▶ _Document text_:
Suppose I have a ray in 3d space with an origin at $(x_0, y_0, z_0)$ and direction $(a, b, c)$. This can be represented with the following equation
$\frac{x-x_0}{a} = \frac{y-y_0}{b} = \frac{z-z_0}{c}$
And suppose I have another function in 3d space,
$y=sin(x)+cos(z)$
Assuming the intersection points between the straight line and the surface, how do I find the point (or a close approximation) closest to $(x_0, y_0, z_0)$ that these two entities intersect?
My understanding is I can rework the ray into the following:
$x = \frac{a}{b}(y-y_0)+x_0$
$z = \frac{c}{b}(y-y_0)+z_0$
Then plug those equations for x and z into the sinusoidal function,
$y = sin(\frac{a}{b}(y-y_0)+x_0) + cos(\frac{c}{b}(y-y_0)+z_0)$
Rearrange it and set it equal to 0:
$f(y) = sin(\frac{a}{b}(y-y_0)+x_0) + cos(\frac{c}{b}(y-y_0)+z_0) - y $
And this new function $f(y)$ represents the distance of a point on the ray from the original sinusoidal function. So I'd want to find $y$ where $f(y) = 0$. Finally I could plug the discovered $y$ value back into the ray equations to get $x$ and $z$.
Am I on the right track, and how would I find $f(y)=0$?
In general (see remark below), the straight line intersects the surface in a finite number of points.
Fig. 1 : A case with 3 intersection points. Point $(x_0;y_0;z_0)$ is figured as a little circle.

▶ _Tasks to complete_:
A – In the thread on intersecting a ray with a surface, how many intersection points does Fig. 1 show?
B – Resume the thread on intersecting a ray with a surface from the point where its text stops.
The data that comes next is separate from the thread on intersecting a ray with a surface.

▶ _Record set_:
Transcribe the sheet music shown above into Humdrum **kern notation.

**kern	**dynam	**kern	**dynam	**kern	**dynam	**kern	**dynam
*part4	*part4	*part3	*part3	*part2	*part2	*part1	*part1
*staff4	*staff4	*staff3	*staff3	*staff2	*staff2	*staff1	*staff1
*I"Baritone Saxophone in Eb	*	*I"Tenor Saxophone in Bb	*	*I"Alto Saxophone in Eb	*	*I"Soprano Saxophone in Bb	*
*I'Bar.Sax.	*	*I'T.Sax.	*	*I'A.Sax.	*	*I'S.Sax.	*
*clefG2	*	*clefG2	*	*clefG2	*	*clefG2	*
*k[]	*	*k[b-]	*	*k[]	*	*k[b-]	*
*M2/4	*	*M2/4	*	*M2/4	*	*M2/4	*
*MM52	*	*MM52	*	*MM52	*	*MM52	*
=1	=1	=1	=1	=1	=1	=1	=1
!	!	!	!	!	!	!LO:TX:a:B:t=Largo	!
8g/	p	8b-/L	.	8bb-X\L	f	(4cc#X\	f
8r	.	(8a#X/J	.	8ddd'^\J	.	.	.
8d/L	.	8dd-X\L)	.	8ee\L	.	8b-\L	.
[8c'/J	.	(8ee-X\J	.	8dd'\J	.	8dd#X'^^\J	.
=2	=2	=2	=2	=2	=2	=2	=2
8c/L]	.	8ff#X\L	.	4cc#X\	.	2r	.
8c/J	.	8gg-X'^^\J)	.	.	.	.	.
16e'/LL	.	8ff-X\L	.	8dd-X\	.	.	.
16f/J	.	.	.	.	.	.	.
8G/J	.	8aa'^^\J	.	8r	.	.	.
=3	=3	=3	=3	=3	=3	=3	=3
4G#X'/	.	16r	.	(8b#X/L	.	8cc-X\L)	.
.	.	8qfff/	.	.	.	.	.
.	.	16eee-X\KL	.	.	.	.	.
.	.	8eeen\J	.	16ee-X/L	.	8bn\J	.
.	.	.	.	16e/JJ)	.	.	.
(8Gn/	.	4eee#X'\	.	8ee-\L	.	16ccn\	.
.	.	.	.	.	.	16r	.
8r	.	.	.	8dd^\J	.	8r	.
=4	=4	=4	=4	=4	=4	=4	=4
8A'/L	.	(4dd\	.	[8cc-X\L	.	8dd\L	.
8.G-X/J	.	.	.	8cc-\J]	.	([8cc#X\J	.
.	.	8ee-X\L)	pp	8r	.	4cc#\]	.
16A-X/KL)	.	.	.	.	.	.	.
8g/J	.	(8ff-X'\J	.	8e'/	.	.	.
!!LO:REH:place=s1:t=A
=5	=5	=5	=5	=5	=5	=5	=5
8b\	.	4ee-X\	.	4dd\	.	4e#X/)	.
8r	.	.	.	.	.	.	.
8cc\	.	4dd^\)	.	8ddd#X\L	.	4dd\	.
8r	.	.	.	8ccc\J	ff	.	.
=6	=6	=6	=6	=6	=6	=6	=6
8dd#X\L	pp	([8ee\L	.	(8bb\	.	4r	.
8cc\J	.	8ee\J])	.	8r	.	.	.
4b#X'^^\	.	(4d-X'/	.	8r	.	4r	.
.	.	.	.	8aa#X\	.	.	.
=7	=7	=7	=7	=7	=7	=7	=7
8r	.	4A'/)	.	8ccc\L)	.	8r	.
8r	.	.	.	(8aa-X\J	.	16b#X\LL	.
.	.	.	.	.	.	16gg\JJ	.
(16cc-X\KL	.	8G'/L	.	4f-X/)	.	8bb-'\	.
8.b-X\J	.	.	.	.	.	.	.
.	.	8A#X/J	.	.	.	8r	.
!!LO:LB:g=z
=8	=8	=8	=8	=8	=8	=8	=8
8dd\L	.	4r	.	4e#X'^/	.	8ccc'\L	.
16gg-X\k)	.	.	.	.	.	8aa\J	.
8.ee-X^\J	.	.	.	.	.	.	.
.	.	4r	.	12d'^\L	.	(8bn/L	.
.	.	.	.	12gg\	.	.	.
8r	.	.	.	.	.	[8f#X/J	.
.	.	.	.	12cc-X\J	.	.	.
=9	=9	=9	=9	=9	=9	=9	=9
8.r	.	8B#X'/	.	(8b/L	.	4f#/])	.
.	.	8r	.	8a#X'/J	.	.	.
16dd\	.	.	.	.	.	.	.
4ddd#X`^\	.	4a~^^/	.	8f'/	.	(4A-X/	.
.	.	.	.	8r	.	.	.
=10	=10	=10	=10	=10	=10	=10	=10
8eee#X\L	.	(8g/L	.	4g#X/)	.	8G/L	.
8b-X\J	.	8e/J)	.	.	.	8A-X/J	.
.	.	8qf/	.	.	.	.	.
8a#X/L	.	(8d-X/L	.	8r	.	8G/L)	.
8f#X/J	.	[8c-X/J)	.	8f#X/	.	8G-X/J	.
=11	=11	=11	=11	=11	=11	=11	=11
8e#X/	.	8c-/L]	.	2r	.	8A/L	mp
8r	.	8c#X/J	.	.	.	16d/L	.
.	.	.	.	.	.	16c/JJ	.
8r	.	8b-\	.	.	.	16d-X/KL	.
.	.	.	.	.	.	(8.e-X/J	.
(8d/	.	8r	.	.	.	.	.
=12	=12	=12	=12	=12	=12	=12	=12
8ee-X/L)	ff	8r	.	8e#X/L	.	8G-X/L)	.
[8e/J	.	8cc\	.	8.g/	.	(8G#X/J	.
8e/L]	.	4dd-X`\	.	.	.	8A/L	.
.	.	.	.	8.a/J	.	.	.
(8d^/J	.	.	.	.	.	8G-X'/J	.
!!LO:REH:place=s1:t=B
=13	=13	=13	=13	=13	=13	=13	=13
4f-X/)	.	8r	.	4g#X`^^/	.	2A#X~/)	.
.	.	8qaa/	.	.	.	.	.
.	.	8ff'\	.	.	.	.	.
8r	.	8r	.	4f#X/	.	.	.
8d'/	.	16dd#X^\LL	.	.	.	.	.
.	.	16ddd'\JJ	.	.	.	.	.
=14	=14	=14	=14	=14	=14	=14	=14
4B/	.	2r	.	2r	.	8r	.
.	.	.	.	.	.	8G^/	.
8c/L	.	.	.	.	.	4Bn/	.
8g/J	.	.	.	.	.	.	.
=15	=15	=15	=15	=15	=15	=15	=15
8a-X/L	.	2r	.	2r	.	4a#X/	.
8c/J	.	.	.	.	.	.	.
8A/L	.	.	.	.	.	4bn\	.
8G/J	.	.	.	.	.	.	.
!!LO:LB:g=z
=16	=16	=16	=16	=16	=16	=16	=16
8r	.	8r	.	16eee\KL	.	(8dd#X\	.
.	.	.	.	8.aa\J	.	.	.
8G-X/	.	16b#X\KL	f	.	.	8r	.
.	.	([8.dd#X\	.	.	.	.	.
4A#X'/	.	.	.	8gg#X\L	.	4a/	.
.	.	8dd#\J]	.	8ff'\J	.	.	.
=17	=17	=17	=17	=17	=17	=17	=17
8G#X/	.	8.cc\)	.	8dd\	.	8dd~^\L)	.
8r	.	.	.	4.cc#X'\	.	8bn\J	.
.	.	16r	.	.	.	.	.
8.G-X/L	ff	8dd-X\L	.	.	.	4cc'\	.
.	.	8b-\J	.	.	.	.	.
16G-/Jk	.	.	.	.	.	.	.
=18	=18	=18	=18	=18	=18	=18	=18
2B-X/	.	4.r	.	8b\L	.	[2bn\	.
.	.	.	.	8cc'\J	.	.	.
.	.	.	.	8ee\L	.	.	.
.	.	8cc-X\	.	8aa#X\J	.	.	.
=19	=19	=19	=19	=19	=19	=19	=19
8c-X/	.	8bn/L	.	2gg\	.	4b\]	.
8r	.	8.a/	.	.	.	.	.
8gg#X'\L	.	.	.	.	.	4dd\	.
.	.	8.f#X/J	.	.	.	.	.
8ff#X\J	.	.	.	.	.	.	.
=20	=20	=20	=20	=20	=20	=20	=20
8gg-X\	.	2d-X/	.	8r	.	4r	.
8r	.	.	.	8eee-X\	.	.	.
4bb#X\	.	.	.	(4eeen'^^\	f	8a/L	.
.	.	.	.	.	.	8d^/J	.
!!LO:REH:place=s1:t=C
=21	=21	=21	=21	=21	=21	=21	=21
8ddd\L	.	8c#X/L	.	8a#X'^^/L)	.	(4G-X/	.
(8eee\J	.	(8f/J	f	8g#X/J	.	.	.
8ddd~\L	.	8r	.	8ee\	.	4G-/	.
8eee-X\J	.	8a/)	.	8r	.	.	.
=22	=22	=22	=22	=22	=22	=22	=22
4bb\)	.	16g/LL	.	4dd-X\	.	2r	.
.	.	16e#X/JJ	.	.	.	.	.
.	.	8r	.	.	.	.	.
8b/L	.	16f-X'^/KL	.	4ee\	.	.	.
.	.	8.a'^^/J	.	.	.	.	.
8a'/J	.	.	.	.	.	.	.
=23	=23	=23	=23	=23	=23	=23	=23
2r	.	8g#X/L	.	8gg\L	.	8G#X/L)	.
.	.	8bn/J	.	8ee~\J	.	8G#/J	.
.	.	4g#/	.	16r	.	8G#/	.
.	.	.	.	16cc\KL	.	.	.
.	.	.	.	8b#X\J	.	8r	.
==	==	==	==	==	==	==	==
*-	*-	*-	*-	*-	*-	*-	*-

▶ _Answers by task_:
A – Three intersection points.

B –
You are right when you look for solutions to your equation
$$y = \sin\left(\frac{a}{b}(y-y_0)+x_0\right) + \cos\left(\frac{c}{b}(y-y_0)+z_0\right)$$
But solutions $y_k $ of (1) w haven't to be plugged into parametric equations $x=... ; z=...$
It suffices
1) To consider them as abscissas on the straight line (variable $y$ can be thought as a sort of time variable). Then select, among all $y_k$s, the smallest one say $y_{min}$ in absolute value (avoiding in this way any real distance computation with formulas such as $\sqrt{(...)^2+(...)^2+(...)^2}$).
2) Then to plug this unique value of $y_{min}$ into the parametric equations in order to get $x_{min}$ and $z_{min}$.
Remark : In the exceptional case where the straight line is parallel to the $x-z$ plane :
either there is an infinite number of solutions (but the previous method can still be applied)
or there is no solution.